Request: Extract every line of the material that contains the word "stampa", treating uppercase and lowercase letters as different.

[Collected data]
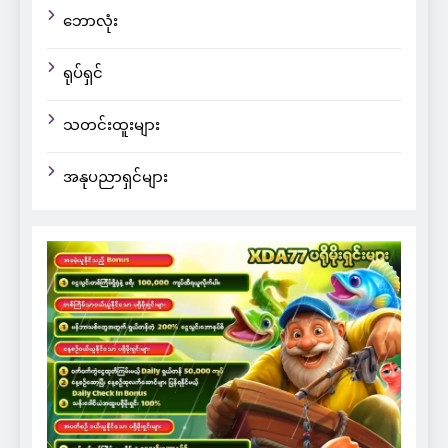
ဘောလုံး
ရုပ်ရှင်
သတင်းထူးများ
အနုပညာရှင်များ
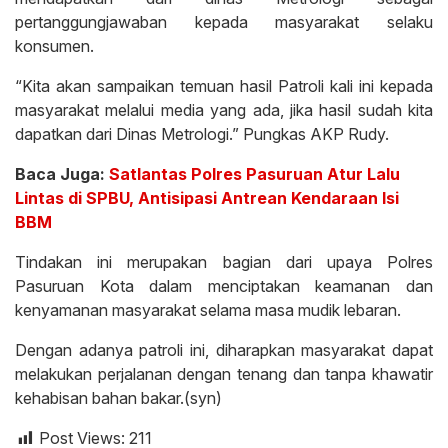
pertanggungjawaban kepada masyarakat selaku
konsumen.
“Kita akan sampaikan temuan hasil Patroli kali ini kepada
masyarakat melalui media yang ada, jika hasil sudah kita
dapatkan dari Dinas Metrologi.” Pungkas AKP Rudy.
Baca Juga:
Satlantas Polres Pasuruan Atur Lalu
Lintas di SPBU, Antisipasi Antrean Kendaraan Isi
BBM
Tindakan ini merupakan bagian dari upaya Polres
Pasuruan Kota dalam menciptakan keamanan dan
kenyamanan masyarakat selama masa mudik lebaran.
Dengan adanya patroli ini, diharapkan masyarakat dapat
melakukan perjalanan dengan tenang dan tanpa khawatir
kehabisan bahan bakar.(syn)
Post Views:
211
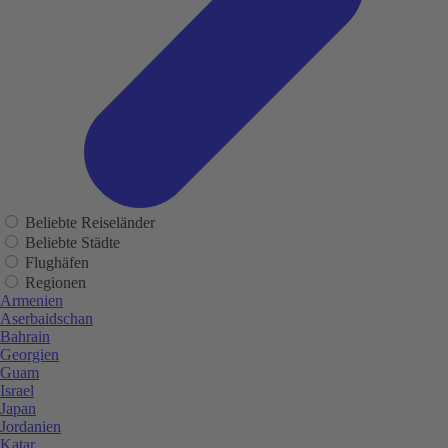
Beliebte Reiseländer
Beliebte Städte
Flughäfen
Regionen
Armenien
Aserbaidschan
Bahrain
Georgien
Guam
Israel
Japan
Jordanien
Katar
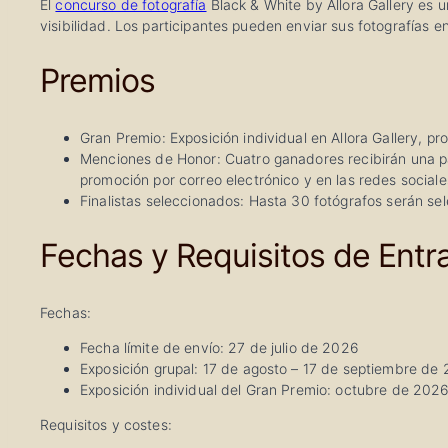
El
concurso de fotografía
Black & White by Allora Gallery es 
visibilidad. Los participantes pueden enviar sus fotografías e
Premios
Gran Premio: Exposición individual en Allora Gallery, p
Menciones de Honor: Cuatro ganadores recibirán una par
promoción por correo electrónico y en las redes sociale
Finalistas seleccionados: Hasta 30 fotógrafos serán sel
Fechas y Requisitos de Entr
Fechas:
Fecha límite de envío: 27 de julio de 2026
Exposición grupal: 17 de agosto – 17 de septiembre de
Exposición individual del Gran Premio: octubre de 202
Requisitos y costes:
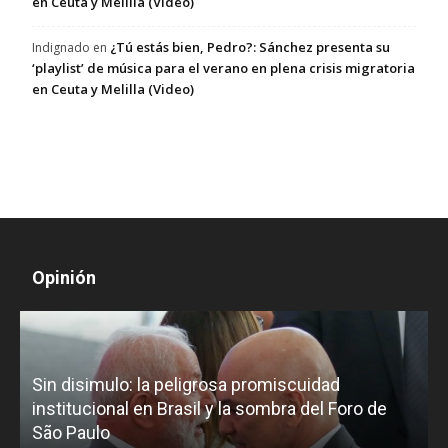
en Ceuta y Melilla (Video)
¿Tú estás bien, Pedro?: Sánchez presenta su
Indignado
en
‘playlist’ de música para el verano en plena crisis migratoria
en Ceuta y Melilla (Video)
Opinión
D
Sin disimulo: la peligrosa promiscuidad
p
e
institucional en Brasil y la sombra del Foro de
São Paulo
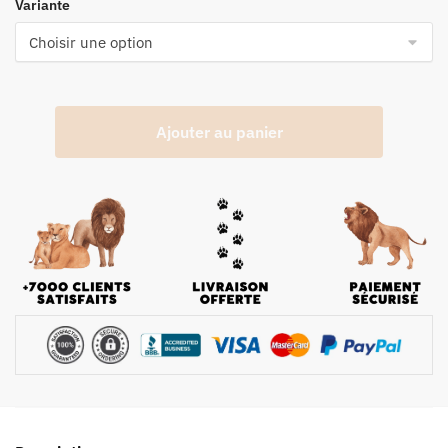
Variante
Ajouter au panier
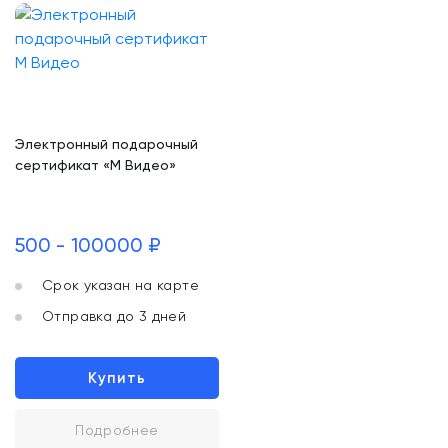
Электронный подарочный
сертификат «М Видео»
500 - 100000 ₽
Срок указан на карте
Отправка до 3 дней
Купить
Подробнее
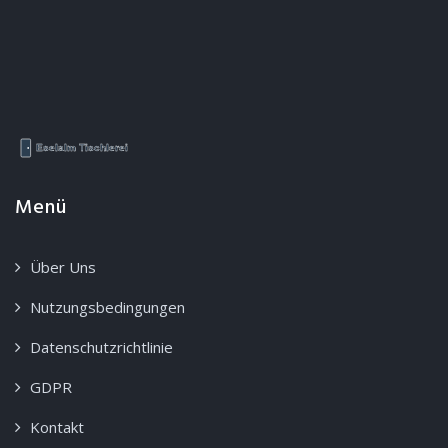
Menü
Über Uns
Nutzungsbedingungen
Datenschutzrichtlinie
GDPR
Kontakt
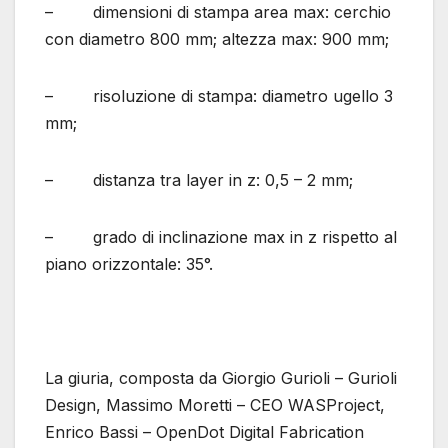
– dimensioni di stampa area max: cerchio
con diametro 800 mm; altezza max: 900 mm;
– risoluzione di stampa: diametro ugello 3
mm;
– distanza tra layer in z: 0,5 – 2 mm;
– grado di inclinazione max in z rispetto al
piano orizzontale: 35°.
La giuria, composta da Giorgio Gurioli – Gurioli
Design, Massimo Moretti – CEO WASProject,
Enrico Bassi – OpenDot Digital Fabrication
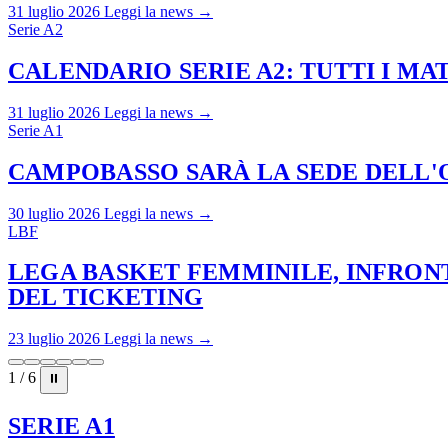
31 luglio 2026
Leggi la news →
Serie A2
CALENDARIO SERIE A2: TUTTI I M
31 luglio 2026
Leggi la news →
Serie A1
CAMPOBASSO SARÀ LA SEDE DELL'O
30 luglio 2026
Leggi la news →
LBF
LEGA BASKET FEMMINILE, INFRONT
DEL TICKETING
23 luglio 2026
Leggi la news →
1 / 6
⏸
SERIE A1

Output for this exercise:
– dimensioni di stampa area max: cerchio
– risoluzione di stampa: diametro ugello 3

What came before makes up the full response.